Aujourd'hui, j'ai photographié la vieille église du village au crépuscule. En développant la photo, j'ai remarqué une silhouette floue au fond, près de l'entrée. C'était comme si une lumière émanait de l'ombre. Le villageois que j'ai croisé plus tard a évité mon regard lorsque j'ai mentionné la photo. Je ne sais pas pourquoi, mais il semblait effrayé. La nuit, j'ai entendu des murmures provenant de la pièce où je range mon appareil. Une sensation étrange m'envahit, comme si quelque chose ou quelqu'un essayait de communiquer avec moi.
25 septembre : le regard d’un inconnu.
J'ai photographié une jeune femme au bord de la rivière. Elle s'appelle Claire, et son sourire était radieux. Mais en développant la photo, j'ai découvert un visage derrière elle, un visage que je ne reconnais pas. Son regard semblait plein de désespoir, comme s'il cherchait à s'échapper. Après avoir montré la photo à Claire, elle a blêmi et a couru chez elle sans un mot. Je me demande si je ne devrais pas arrêter de prendre des photos. Il y a quelque chose de troublant dans cette machine, à moins que ça ne soit qu'un fantôme de pellicule.
18 novembre : la nuit des disparitions.
Il y a quelques jours, un homme du village a disparu. J'ai voulu immortaliser l'endroit où il a été vu pour la dernière fois. En développant la photo, j'ai aperçu une ombre noire se profiler derrière un arbre. La silhouette était si nette que j’ai presque cru qu'il s'agissait d'une personne. Les villageois murmurent des histoires de malédictions, mais je n'y crois pas. Pourtant, le malaise grandit en moi. Les photos semblent montrer l'invisible.

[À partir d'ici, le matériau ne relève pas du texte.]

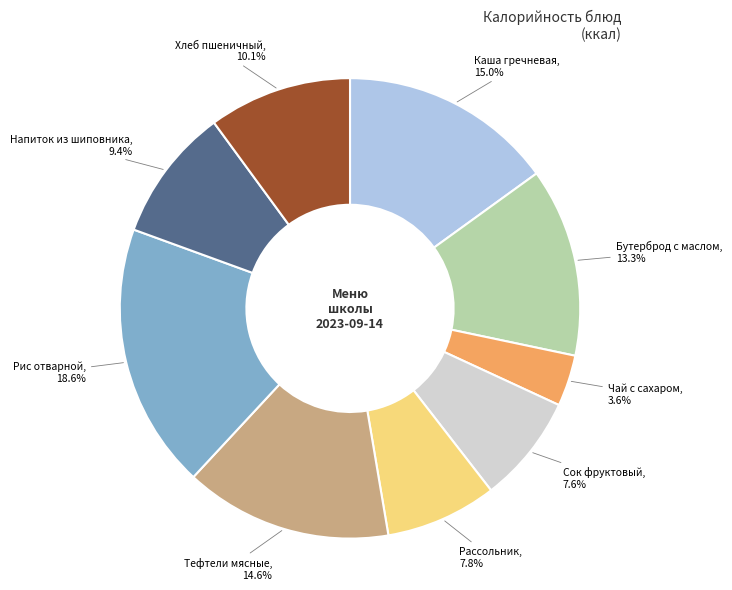

What is the largest slice in the pie chart?

Рис отварной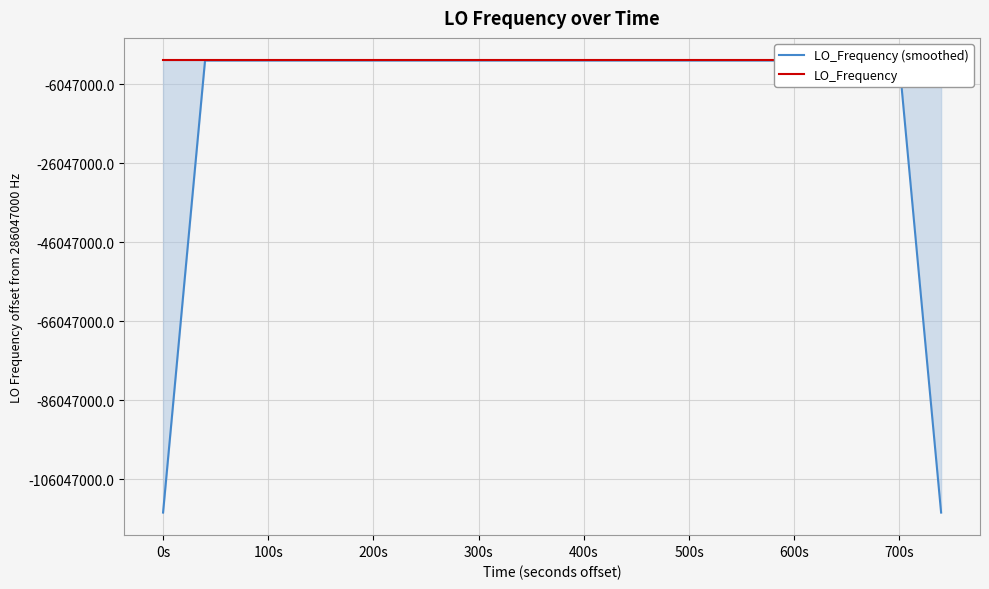

How many lines are shown in the chart?

2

7 février : capturer l’âme.
J'ai commencé à me demander si mes photos pouvaient vraiment capturer quelque chose de plus qu'une simple image. Une amie, Lucie, est venue me voir aujourd'hui et j'ai pris son portrait. En développant la photo, j'ai vu une aura lumineuse l'entourer. Mais à mesure que je l'observais, l'aura s'est assombrie, et une expression de peur a pris place sur son visage photographié. Elle m'a demandé ce que j'avais fait, et j'ai eu l'impression que je lui avais volé quelque chose. Je ressens une pression chaque fois que je prends des photos, comme si l'appareil me poussait à capturer plus que ce qui est visible.
12 avril : hanté par les âmes.
Je ne peux plus ignorer les signes. Mes dernières photos révèlent des visages que je reconnais. Des villageois disparus depuis des mois. À chaque fois que je développe une image, je ressens un poids sur ma poitrine, comme si chaque visage capturé me liait à un destin tragique. Les murmures deviennent plus forts, et je suis hanté par des rêves de ceux que j'ai photographiés. Je crains que mes photos ne soient pas simplement des souvenirs, mais des pièges à âmes. Je dois découvrir la vérité avant qu’il ne soit trop tard. »
Émilien était bouche bée en regardant l'appareil, incrédule. Il refusait d’y croire. Il restait persuadé que les villageois exagéraient et que Victor avait l'air simplement dérangé. Ce dernier était passé d’un photographe passionné à un homme hanté par ses propres créations. Cependant, après plusieurs lectures, l’évidence des écrits de Victor réussit peu à peu à le convaincre.
Le repas ce soir-là fut bien morne pour Émilien. Il venait de découvrir l’existence d’un monde dans lequel le paranormal avait sa place. Jusque-là, le photographe était effrayé par tout ce qu’il venait de découvrir. La table qui avait été renversée, étaient-ce… des esprits ? Des esprits vengeurs. En formulant cette pensée, Émilien réalisa que lui aussi avait prit des clichés et une forte culpabilité monta en lui. Il craignait d’avoir lui-même déjà capturé des âmes et de devenir, à l'instar de Victor, un témoin silencieux de la souffrance des autres.